■ **TEXT PROVIDED**
# # #

The Times - Serving Waitsburg, Dayton and the Touchet Valley

By Beka Compton
The Times 

Spider mites: A fine web of trouble

 

August 26, 2021

Courtesy Photo

Webbing is a clear indicator of a spider mite infestation, as seen on this tomato plant. The mites can affect just about any plant that is green, can crawl from plant to plant, and can even hitch a ride on clothing, shoes, and pets.

I made a rookie plant collector mistake the other day, and failed to properly quarantine alocasia plants I found at The Home Depot. They were just too pretty to hide away! As a result, a handful of my plants started showing signs of spider mites and I had to act quickly before they got out of hand.

Truth be told, I can't tell for certain if the mites came home on the alocasia, as there are a million and one ways that the pests can make it inside, but my recent infestation did not start until I introduced the new plants.

Since they occur naturally outside, it is possible that one of my dogs picked some up and brought them in from the garden or a walk. I could have brushed up against an infested plant and brought them home on my jeans. They could have come in from any of the houseplants that I have started bringing inside now that night time temperatures are dipping.

Named for the silk webbing that they spin on the leaves of plants, spider mites are a royal pain. They can be found on a broad array of plants, including herbaceous ornamentals and woody plants, vegetable plants, fruit-bearing plants, and even various trees. They feed on plant leaves through their piercing-sucking mouthparts, sucking up all of the contents from individual plant cells.

When the cells are empty, they turn a silvery color, which is one of the most noticeable signs of a spider mite infestation. Delicate webbing, often on the underside of leaves, accompanied by small specks of white or red, are tell-tale signs of the little pests.

If you suspect that spider mites might be a problem, grab a plain white piece of paper, place it under a leaf, and shake the leaf. You'll notice small specks moving around if your plant does have spider mites, however, you may need to use glasses or another magnifying device to see them. If you observe webbing, or can see the mites on the plant, that is also plenty of confirmation of an infestation.

Now, spider mites do not mean that you need to toss your plants. There are many safe, effective ways to fight infestations if you are willing to put in the work. The first step for me, personally, is to quarantine and manually wipe off all the mites and webs that I can see with my strong-lense-prescription-assisted eyes, before spraying with a safe bug soap.

I used a mixture of water and Captain Jack's Dead Bug Brew that I sprayed, very liberally, on the leaves and stems. It should be noted that I did spray all of my plants outdoors. Captain Jack's is a personal favorite because it's main active ingredient is a natural bacteria, Spinosad, and it is safe around people and pets and can be used on plants you plan on eating produce from. Neem oil is an effective and safe insecticide, as well as most insecticidal soaps, just be sure to carefully read all of the instructions before use.

# # #

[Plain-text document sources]
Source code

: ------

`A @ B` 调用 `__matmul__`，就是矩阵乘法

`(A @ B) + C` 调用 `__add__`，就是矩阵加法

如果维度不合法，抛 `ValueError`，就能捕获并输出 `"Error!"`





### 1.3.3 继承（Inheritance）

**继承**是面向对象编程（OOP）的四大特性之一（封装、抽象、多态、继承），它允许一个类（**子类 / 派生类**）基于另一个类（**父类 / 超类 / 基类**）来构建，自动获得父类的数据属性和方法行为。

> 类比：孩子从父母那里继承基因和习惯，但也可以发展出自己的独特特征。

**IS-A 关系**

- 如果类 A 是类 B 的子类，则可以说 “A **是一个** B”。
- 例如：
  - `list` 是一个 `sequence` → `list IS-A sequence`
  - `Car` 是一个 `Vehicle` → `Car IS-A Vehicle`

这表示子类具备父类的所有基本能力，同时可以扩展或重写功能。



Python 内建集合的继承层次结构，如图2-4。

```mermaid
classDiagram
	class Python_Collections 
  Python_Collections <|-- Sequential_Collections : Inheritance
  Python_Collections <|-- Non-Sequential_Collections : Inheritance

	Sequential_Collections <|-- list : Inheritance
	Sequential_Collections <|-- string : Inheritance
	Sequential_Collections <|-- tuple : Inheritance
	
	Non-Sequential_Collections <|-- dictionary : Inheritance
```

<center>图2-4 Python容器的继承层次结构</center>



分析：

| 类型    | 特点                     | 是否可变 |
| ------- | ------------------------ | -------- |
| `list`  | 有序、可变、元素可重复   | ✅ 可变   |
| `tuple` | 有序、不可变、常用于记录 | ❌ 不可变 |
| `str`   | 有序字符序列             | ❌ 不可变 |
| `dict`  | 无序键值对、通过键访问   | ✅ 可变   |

# # #

■ **REQUIRED WORK**
A. Using the spider mite article, decide whether each statement agrees with it: (i) spider mites feed on plant leaves through piercing-sucking mouthparts; (ii) the writer sprayed the plants indoors; (iii) plant cells emptied by the mites turn a silvery color. Answer yes or no for each, quoting the words of the text that decide it.
B. Extend the spider mite article with new text that picks up after its final sentence.

■ **ANSWERS PROVIDED**
A.
(i) Yes: "They feed on plant leaves through their piercing-sucking mouthparts"
(ii) No: "It should be noted that I did spray all of my plants outdoors."
(iii) Yes: "When the cells are empty, they turn a silvery color"

B.
I was able to get the mites under control with a good spray down routine, but plants that have a large infestation may not be as lucky. Biological control measures, using predatory mites, are a great option for large infections. Most of the harmful mites in the area will either be two-spotted mites (Tetranychus urticae), and bean spider mites (T. ludeni). Predatory mites are incredibly effective on outdoor plants, and are safe to use on fruit and vegetable-bearing plants.

If you suspect that two-spotted mites are your problem, you can purchase a packet of Swirski mites. They work best in temperatures above 68-degrees, are incredibly aggressive, and can be used to treat an entire garden or single plant. Suggested application is 5-10 mites per square foot, or per individual plant. Swirski mites also feed on thrips and whiteflies, which are equally maddening to try and clean off of plants.

Californicus mites are another two-spotted mite predator, and work very well in cooler temperatures. Application suggestions range between one and five mites per square foot.

Chemical control is a last-resort option in spider mite control, because it takes a great deal of reading and requires a thorough understanding of everything on the label. Chemical labels are the law, and not following the instructions can result in making you, the plants, or surrounding life very ill. If mite infection is bad enough to use chemicals, it is best to call a professional.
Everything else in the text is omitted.